• Kültürel Fıkdana Sürüklenen Ülkemizde Arayışlarımızı Sürdürüyoruz
  • Kültürel Fıkdana Sürüklenen Ülkemizde Arayışlarımızı Sürdürüyoruz
Kültürel Fıkdana Sürüklenen Ülkemizde Arayışlarımızı Sürdürüyoruz

Boğaziçi Sohbetlerinin 23 Ekim 2018 tarihindeki misafir konuşmacısı "Kültür Kodlarımız ve Demokrasi" başlığı ile fikir adamı Mehmet Ocaktan idi. Asırlar boyu gelişerek varlığını sürdüren ve hâlâ sağdan soldan saldırılarla ayakta durmaya çalışılan Kültürel Değerlerimize bazı kesimlerin saldırılarını anlamak mümkündür! Ama doğrusu, temelde aynı fikrî kökten yararlanmış olduğunu düşündüğümüz bazılarının, tek boyutlu "Demokrasi Batılı menşelidir ve/veya bize kötülükler getirmiştir" diyerek aklı, idraki bir tarafa bırakıp “emre inkıyat” saplantısı içine sürüklenmesi özgür ve âdil olmayan bir kısır döngüdür. İslâm kayıtsız şartsız teslimiyet fikrini kabul etmez. Batıya karşı olmak mutlâka sisteme karşıda olmak anlamını da taşımaz. O hâlde bu saplantılı düşüncenin alt yapısında "eleştirel düşünce yokluğu" bulunmaktadır. Oysa hatırlamamız gerekir ki Sahâbe, Peygamber efendimizin bazı sözleri karşısında "bu âyet mi, sizin sözleriniz mi? " diyerek müzakere zemini hazırlamışlardır. Bu günün Müslüman olduğu iddiasındaki devletlerine bakacak olursak onlardan örnekleyeceğimiz fazla bir şey olmadığı, ne yazık ki, açıktır. Ayrıca İmam-ı Azâm'ın "adâlet sisteminin bir halifeye bağlı olduğu toplumlarda adâletten söz etmek mümkün değildir" sözü herhâlde bütün Müslümanlar tarafından dikkate alınması gereken bir husustur. Demokrasiden anlaşılması gerekense, kelime değil, uygulamadaki özgürlükler ve adâletin gerçekleşip gerçekleşmediğidir. Görülen o ki kültürel değerlerin muhafazası için demokrasi, bugün görülen ve bulunmuş olan en uygun devlet yönetimi tarzıdır. Sistemin ismi önemli değildir, önemli olan toplumumuzun akıl ve idrakini kullanılarak evrensel bir söz söyleyecek seviyeye çıkılmasıdır. Yoksa!..

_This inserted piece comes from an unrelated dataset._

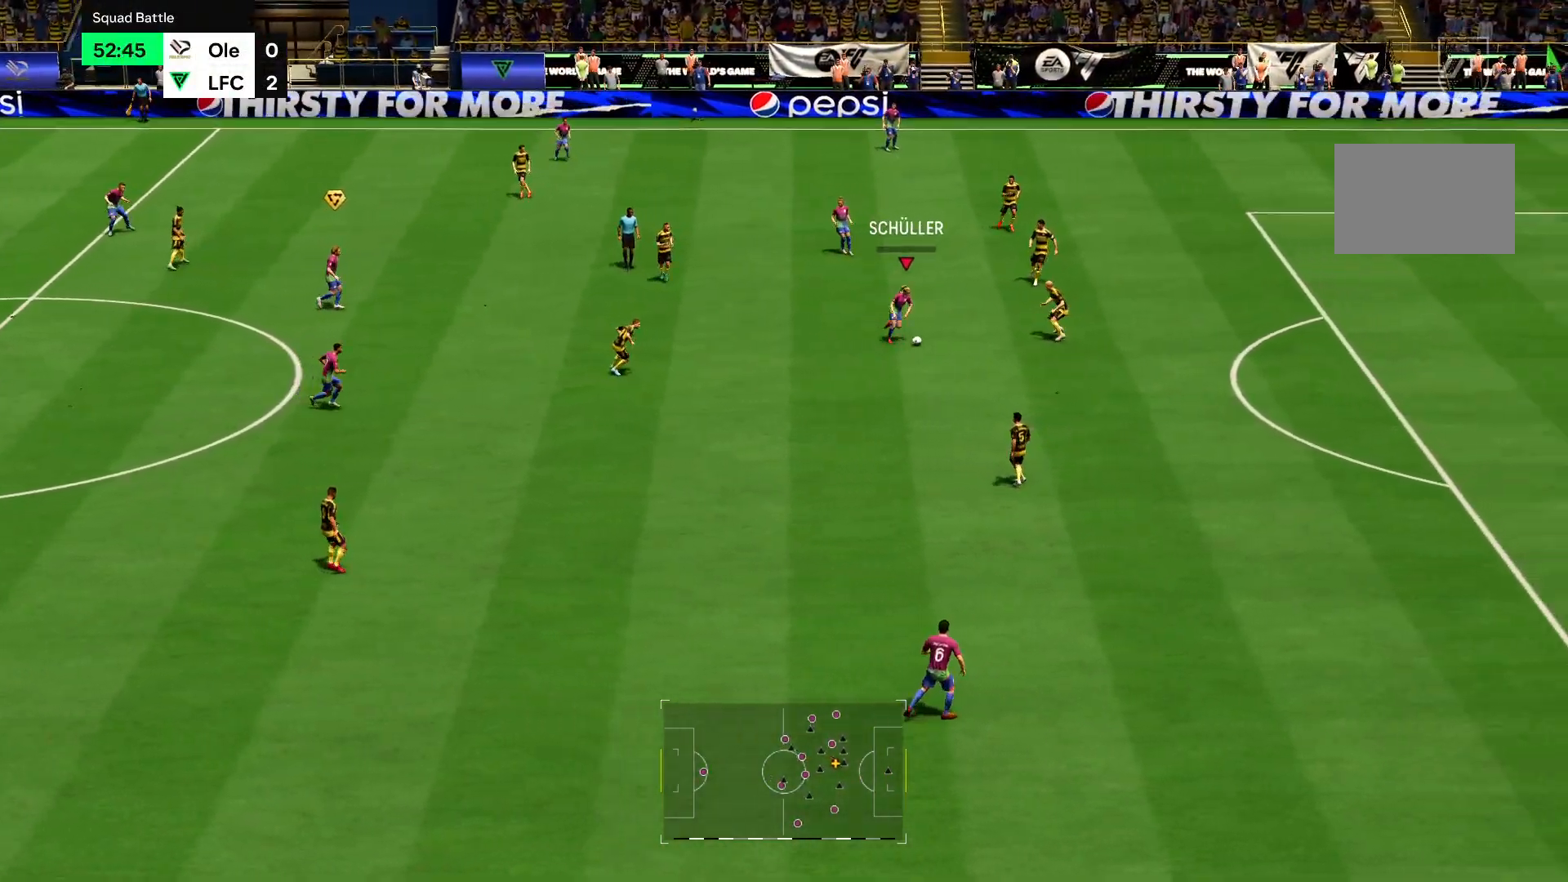
{"buttons": ["R2"], "left_stick": "down-left", "right_stick": "center", "events": [[317, "left_stick", "down-left"]]}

Evet, bu fikir yüklü toplantının en güzel yanlarından biri, insanoğlunun gelişme ve değişime açık olduğu, bununsa ideolojik saplantı ile değil, doğruyu arayarak kültürel kodlarımızı geliştireceği yönündeki ifade ve gençlerin anlatacakları ufuklara yönelmesinin gereğini vurgulanması idi.